National scared of Winston Peters

Yesterday, the Minister for Immigration, Michael Woodhouse announced a raft of new measures to tackle record numbers of migrants coming to New Zealand. The measures come amid a stagnating and high house prices.

But what  was this: An act of desperation? An act of cynicism? An act by a party that is scared of a wily old foe? The timing suggests it could be a combination of all three.

For years Winston Peters and his New Zealand First party have been a consistent clarion for more sustainable levels of immigration than the 71,000 migrants who flooded into New Zealand last year. National has hit back each time, accusing New Zealand First of wanting to stifle growth and of being xenophobic all the while ignoring the very socio-economic issues that are being fuelled by the rapid population growth.

I have no problems with immigration and nor does the New Zealand First party which I support. Without regard to race or reason for coming, if people want to come here and contribute constructively to New Zealand whether they are on work visas, as tourists, let them. If they want to live here long term as law abiding New Zealanders, let them. Where the problem lies is being able to continue this without the quality of life that those already in New Zealand and those that have lived here all along, enjoy being eroded.

Determining what constitutes a sustainable immigration flow is a tricky question and the answers no doubt depend on what is intended to be gained from the data, its modelling and subsequent outputs. If we are simply looking for a rate of immigration that can be maintained for say a generation, perhaps statistical census data, coupled with regional data sets pertaining to the environment is an appropriate way to go. Geographic Information Systems software can do this in a temporal and/or spatial manner, and other applications can do statistical manipulation.

So, how does this relate to National being scared of Mr Peters? The data sets already exist and National has had eight years to use the data to attempt some modelling, and draw up appropriate policy based on the outcomes. The party might well argue that this is what it is doing now.

Figure understanding tasks:
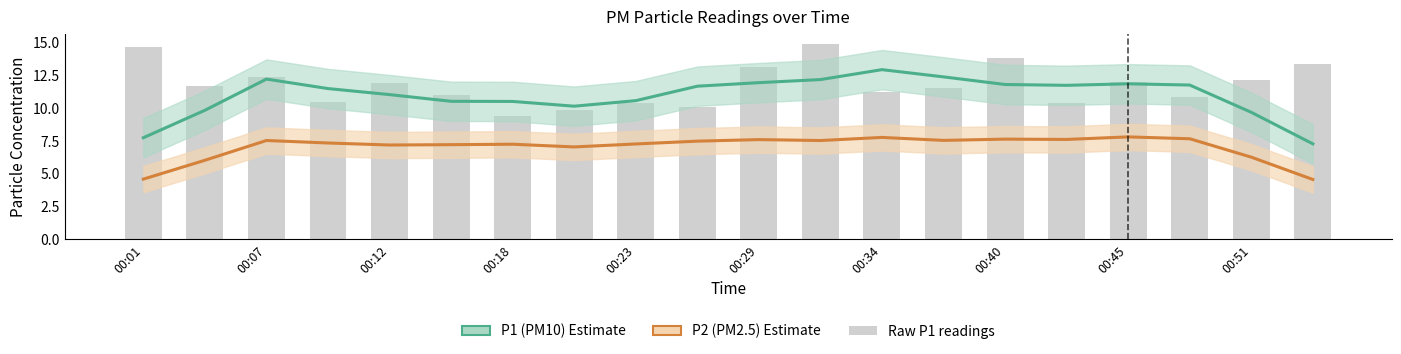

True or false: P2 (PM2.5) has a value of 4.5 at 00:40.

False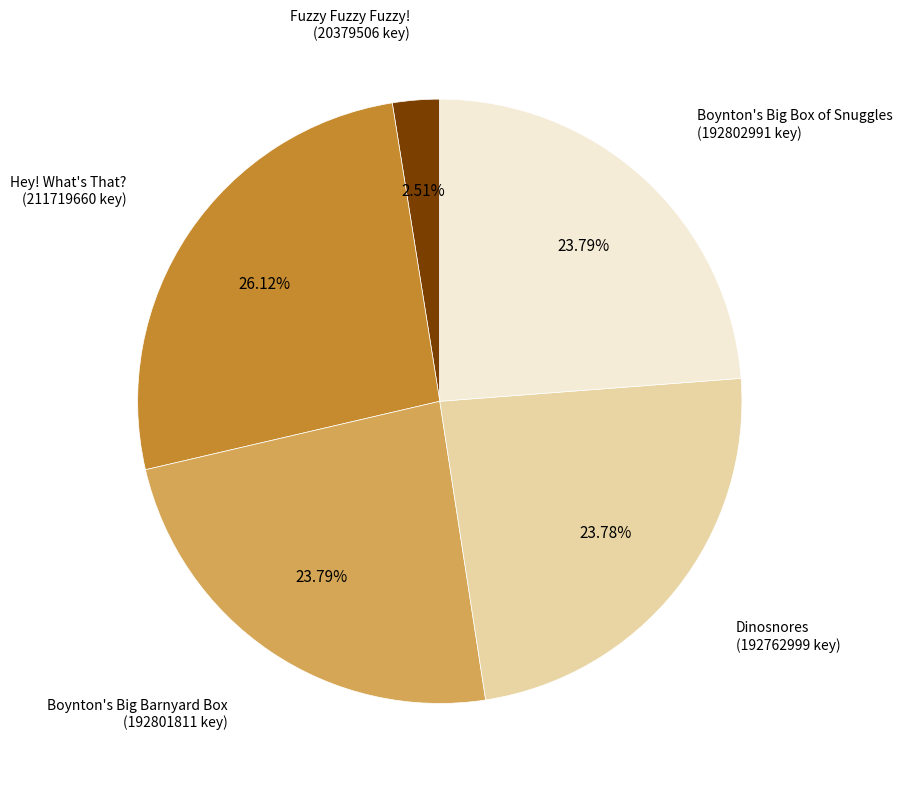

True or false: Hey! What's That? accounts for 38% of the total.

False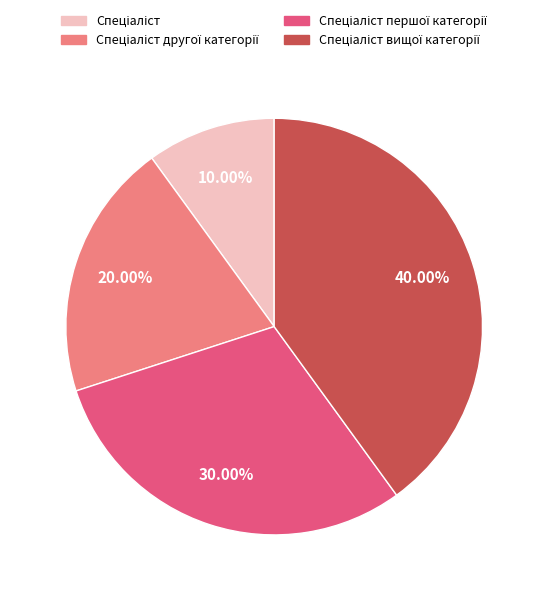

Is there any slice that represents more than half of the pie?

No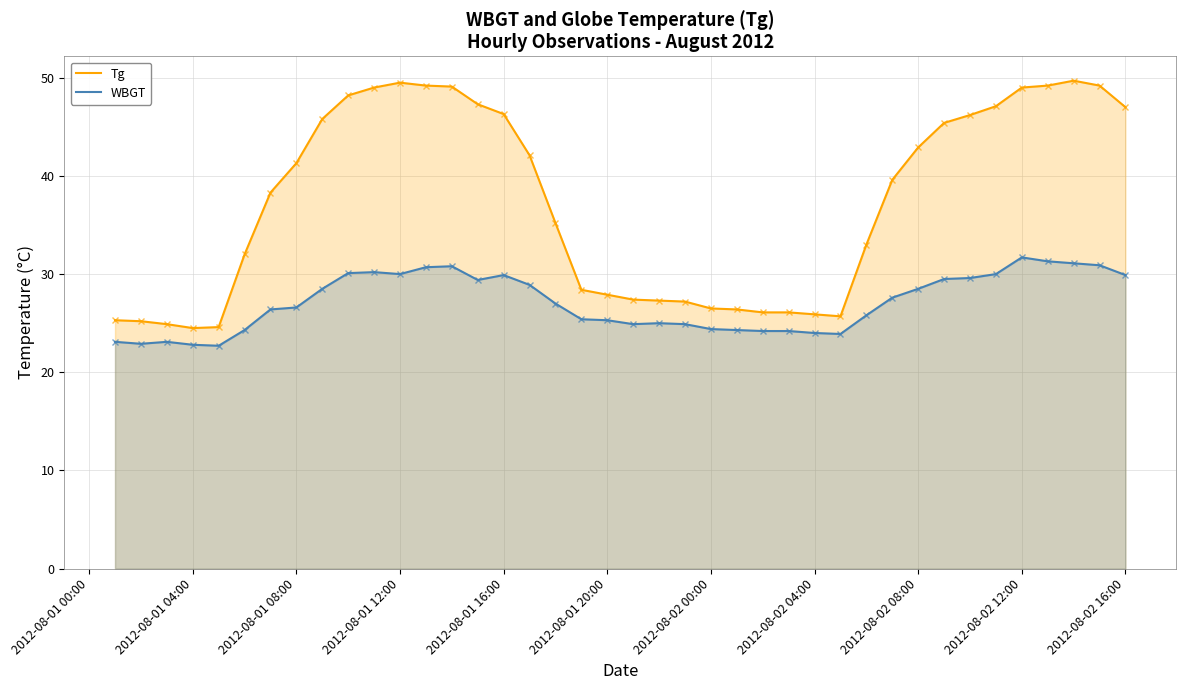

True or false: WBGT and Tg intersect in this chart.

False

Task requirements:
- A) Write out the passage of the immigration article starting at "National scared of" and ending at "rapid population growth.".
- B) According to the immigration article, how many migrants came into New Zealand last year?
None of these lines is needed for the work here.

Results for each task:
- A)
National scared of Winston Peters

Yesterday, the Minister for Immigration, Michael Woodhouse announced a raft of new measures to tackle record numbers of migrants coming to New Zealand. The measures come amid a stagnating and high house prices.

But what  was this: An act of desperation? An act of cynicism? An act by a party that is scared of a wily old foe? The timing suggests it could be a combination of all three.

For years Winston Peters and his New Zealand First party have been a consistent clarion for more sustainable levels of immigration than the 71,000 migrants who flooded into New Zealand last year. National has hit back each time, accusing New Zealand First of wanting to stifle growth and of being xenophobic all the while ignoring the very socio-economic issues that are being fuelled by the rapid population growth.

- B) 71,000 migrants.